→ What you need to do
Return every line in the listing below that includes the word "order", copied unchanged.

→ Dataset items
.....

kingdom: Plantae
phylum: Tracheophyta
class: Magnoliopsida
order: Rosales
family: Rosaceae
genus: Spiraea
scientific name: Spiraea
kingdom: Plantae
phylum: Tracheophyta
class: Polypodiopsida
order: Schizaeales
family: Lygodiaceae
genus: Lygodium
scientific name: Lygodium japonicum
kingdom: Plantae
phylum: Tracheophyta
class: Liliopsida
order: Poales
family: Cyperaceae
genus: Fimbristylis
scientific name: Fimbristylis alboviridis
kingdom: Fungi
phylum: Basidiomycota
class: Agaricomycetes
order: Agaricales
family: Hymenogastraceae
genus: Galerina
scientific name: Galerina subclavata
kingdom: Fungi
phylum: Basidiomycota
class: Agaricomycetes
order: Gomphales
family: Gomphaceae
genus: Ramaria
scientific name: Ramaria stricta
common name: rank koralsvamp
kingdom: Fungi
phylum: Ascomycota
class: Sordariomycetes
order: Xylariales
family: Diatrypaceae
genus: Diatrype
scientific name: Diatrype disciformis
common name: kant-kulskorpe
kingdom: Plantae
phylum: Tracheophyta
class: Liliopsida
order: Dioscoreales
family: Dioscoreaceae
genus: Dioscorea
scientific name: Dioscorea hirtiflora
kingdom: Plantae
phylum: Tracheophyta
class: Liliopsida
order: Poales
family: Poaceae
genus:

.....

→ Result of the task
order: Rosales
order: Schizaeales
order: Poales
order: Agaricales
order: Gomphales
order: Xylariales
order: Dioscoreales
order: Poales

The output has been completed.